Par une décision du 9 décembre 2016, le Conseil d’État admet l’indemnisation des préjudices subis par les proches d’une personne ayant contracté une maladie nosocomiale.
En l’espèce, un patient du centre hospitalier universitaire de Clermont-Ferrand avait contracté une maladie à la suite d’une hospitalisation intervenue en décembre 2010. Le tribunal administratif de Bordeaux, puis la cour administrative d’appel de Bordeaux, avaient condamné l’Office national d’indemnisation des accidents médicaux (ONIAM) à indemniser non seulement le patient infecté, à hauteur de 74 835,37 euros (somme fixée en appel), mais également sa femme à hauteur de 4 000 euros, ainsi que leurs trois enfants pour 2 000 euros.
Devant le Conseil d’État, l’ONIAM soulevait l’erreur de droit dont serait entaché l’arrêt de la cour administrative d’appel en ce qu’il le condamne à indemniser les proches de la victime. Le Conseil d’État confirme l’arrêt d’appel, rappelant à cette occasion que « les dispositions citées au point 3 de l’article L. 1142-1-1 du même code [de la santé publique] instituent un régime spécifique de prise en charge par la solidarité nationale des dommages résultant des infections nosocomiales les plus graves qui a vocation à réparer l’ensemble de ces dommages, qu’ils aient été subis par les patients victimes de telles infections ou par leurs proches. »
Cette décision intervient au terme d’une année 2016 marquée par trois décisions relatives aux lois n° 2002-303 du 4 mars 2002 et n° 2002-1577 du 30 décembre 2002 définissant le régime d’indemnisation des maladies nosocomiales.
D’abord, par un arrêt du 28 septembre 2016, la Cour de Cassation avait indiqué que la responsabilité des professionnels et des établissements de santé reste engagée lorsqu’ils ont commis une faute, malgré le fait que l’infection entraine une atteinte à l’intégrité physique ou psychique supérieure à 25%. Dès lors la victime reste libre de mettre en jeu leur responsabilité et de ne pas saisir l’ONIAM (Civ. 1ère, 28 septembre 2016, n° 15-16.1117).

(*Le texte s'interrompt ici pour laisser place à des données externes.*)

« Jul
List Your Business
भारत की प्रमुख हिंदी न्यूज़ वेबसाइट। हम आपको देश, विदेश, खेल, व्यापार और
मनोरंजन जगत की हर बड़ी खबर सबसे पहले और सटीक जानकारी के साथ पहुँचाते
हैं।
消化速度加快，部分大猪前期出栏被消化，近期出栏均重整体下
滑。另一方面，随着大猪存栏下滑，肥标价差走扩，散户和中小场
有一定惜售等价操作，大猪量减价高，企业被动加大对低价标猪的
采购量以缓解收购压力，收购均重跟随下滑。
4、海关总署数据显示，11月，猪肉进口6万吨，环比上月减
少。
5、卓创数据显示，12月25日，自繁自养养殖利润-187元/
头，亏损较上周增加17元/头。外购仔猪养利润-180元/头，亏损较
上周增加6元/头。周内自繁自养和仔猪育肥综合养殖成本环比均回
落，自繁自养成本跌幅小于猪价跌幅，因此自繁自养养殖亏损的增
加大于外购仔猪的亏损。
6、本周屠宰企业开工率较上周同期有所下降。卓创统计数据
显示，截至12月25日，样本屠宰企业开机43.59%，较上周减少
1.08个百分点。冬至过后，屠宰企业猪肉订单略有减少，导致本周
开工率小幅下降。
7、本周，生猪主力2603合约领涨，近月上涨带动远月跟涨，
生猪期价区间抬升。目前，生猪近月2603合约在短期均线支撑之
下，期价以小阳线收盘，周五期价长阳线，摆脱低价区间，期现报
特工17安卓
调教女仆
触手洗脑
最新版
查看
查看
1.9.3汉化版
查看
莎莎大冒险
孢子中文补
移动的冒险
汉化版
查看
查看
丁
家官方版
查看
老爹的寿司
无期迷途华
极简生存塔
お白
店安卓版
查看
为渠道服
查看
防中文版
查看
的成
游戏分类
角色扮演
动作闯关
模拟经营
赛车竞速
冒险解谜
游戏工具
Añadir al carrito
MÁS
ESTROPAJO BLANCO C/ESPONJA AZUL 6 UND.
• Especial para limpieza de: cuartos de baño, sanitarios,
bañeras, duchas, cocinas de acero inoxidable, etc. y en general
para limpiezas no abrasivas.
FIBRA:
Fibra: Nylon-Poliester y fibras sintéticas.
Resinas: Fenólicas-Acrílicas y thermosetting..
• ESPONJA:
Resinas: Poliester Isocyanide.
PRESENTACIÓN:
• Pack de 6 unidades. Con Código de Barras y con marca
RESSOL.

On peut d’ailleurs s’interroger sur les conditions de conciliation de cette solution avec celle du Conseil d’État refusant de reconnaître un tel droit d’option à la victime (CE 21 mars 2011, Centre hospitalier de Saintes, req. n° 334501, au recueil Lebon).
Ensuite, la Cour de Cassation avait précisé que l’exercice d’un recours subrogatoire par l’ONIAM contre un professionnel ou un établissement de santé était subordonné à l’existence d’une faute de leur part (Civ. 1ère, 1er juin 2016, n°15-17.472).
La portée de ces deux arrêts des juridictions judiciaires doit s’apprécier au regard de la règle énoncée à l’article L. 1142-1-1 du code de la santé publique selon laquelle l’indemnisation des infections nosocomiales entrainant le décès du patient ou une atteinte permanente à l’intégrité physique ou psychique supérieure à 25% est indemnisable par la solidarité nationale.
Enfin, en début d’année 2016 le socle sur lequel repose le dispositif d’indemnisation des infections nosocomiales, à savoir la différence de traitement entre les professionnels de santé exerçant une médecine de ville, soumis à un régime de responsabilité pour faute, et les établissements de santé, dont la responsabilité est engagée de plein droit sauf preuve d’une cause étrangère, a été justifié par une différence de situation et, par suite, déclaré conforme à la Constitution (décision n° 2016-531 QPC du 1er avril 2016).
La décision du Conseil d’État du 9 décembre 2016 complète ce dispositif.
Références
CE 9 décembre 2016, ONIAM c. M. et Mme. A.B., req. n° 390892, à paraître au recueil Lebon.